Die münstersche Universitätsmedizin verfügt über „eine sehr gute, teilweise exzellente Forschung und eine innovative Lehre“. Das zeigt ein aktuelles Gutachen des Wissenschaftsrates des Landes.

UKM Münster
© UKM

Positives Gesamturteil

Bestnoten für das UKM gibt es zum Beispiel für die Ausbildung der künftigen Ärzte. „Die Lehre in der Humanmedizin wird insgesamt als sehr gut und in einzelnen Aspekten als exzellent bewertet“, lautet die WR-Einschätzung zu diesem Feld.

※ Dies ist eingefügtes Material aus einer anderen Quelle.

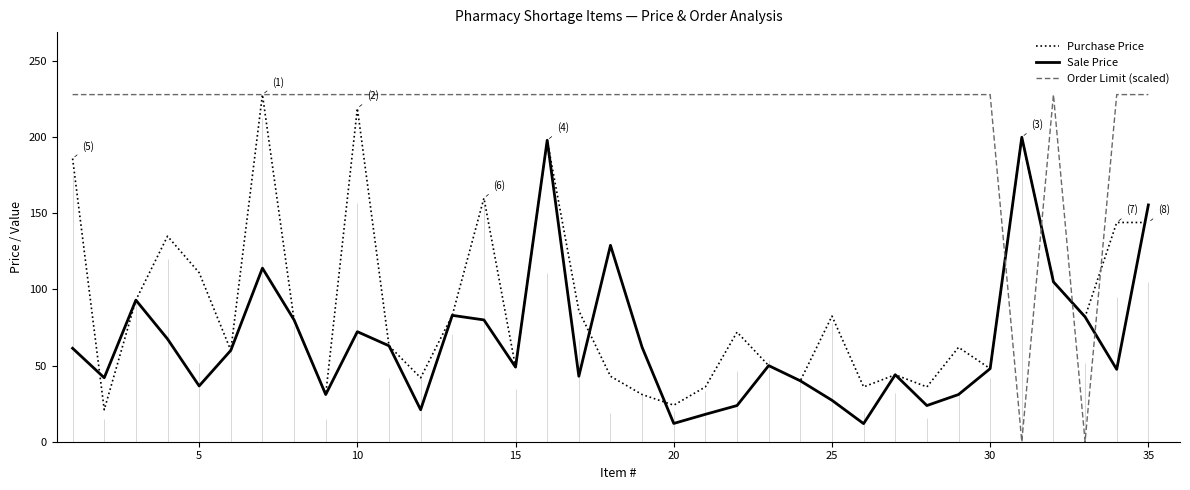

Rank the series by their average value, from lowest to highest.

Sale Price, Purchase Price, Order Limit (scaled)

Die Münstersche Universitätsmedizin ist insgesamt sehr zufrieden mit Gutachten des Wissenschaftsrates. „Wir freuen uns über eine in der Summe sehr positive Bewertung“, sagt der Dekan der Medizinischen Fakultät Sven Meuth.

Kritik

Dennoch gibt es aber auch etwas Kritik. Unter anderem wird bemängelt, dass die Frauenquote in der Professorenschaft bei nur 17% liegt. Hauptkritikpunkt ist jedoch ein anderer: "Die wirtschaftliche Situation des UKM muss dringend verbessert werden“, schreiben die Experten des Wissenschaftsrates – und bestätigen damit die Argumentation des Kaufmännischen Direktors in Richtung der Infrastruktur am Standort. Obgleich sich die münstersche Uniklinik mit ihren rund 1.400 Betten und zuletzt rund 500.000 stationären sowie ambulanten Fällen einer hohen Beliebtheit bei den Patienten erfreut, gibt es baulich erheblichen Nachholbedarf: „Etwa 90 % der Patientenzimmer des UKM befinden sich auf dem infrastrukturellen Stand von 1982 oder älter“, bringt das Gutachten beispielsweise für den Bereich Krankenversorgung auf den Punkt.

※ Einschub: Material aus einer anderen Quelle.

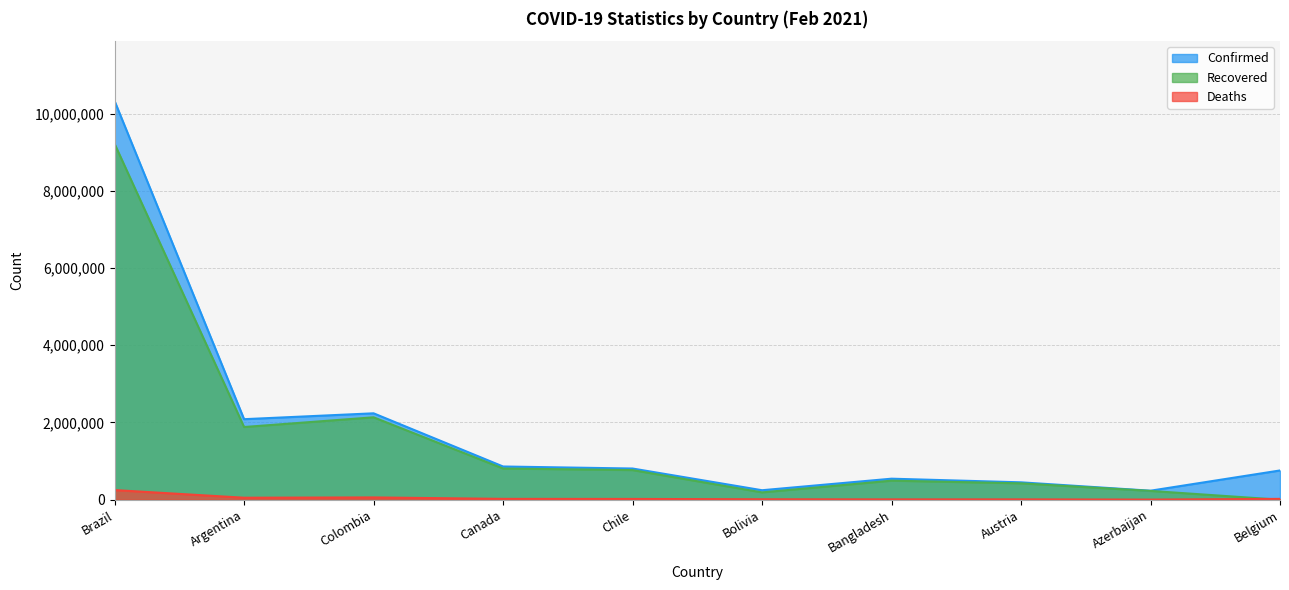

What value does the Deaths series have at Colombia, to the nearest 100?

59300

Andere wirtschaftliche und Wettbewerbsnachteile sind systemischen Gründen geschuldet; so kann eine Universitätsmedizin nicht auf ihre Hochschulambulanzen verzichten, die der WR – wenig überraschend - auch in Münster als „stark defizitär“ bewertet. Einige Verbesserungen bei den Rahmenbedingungen seien aber schon in Sicht. In Kürze ist Baubeginn für zwei Großvorhaben, das BBIM und das MedForCe.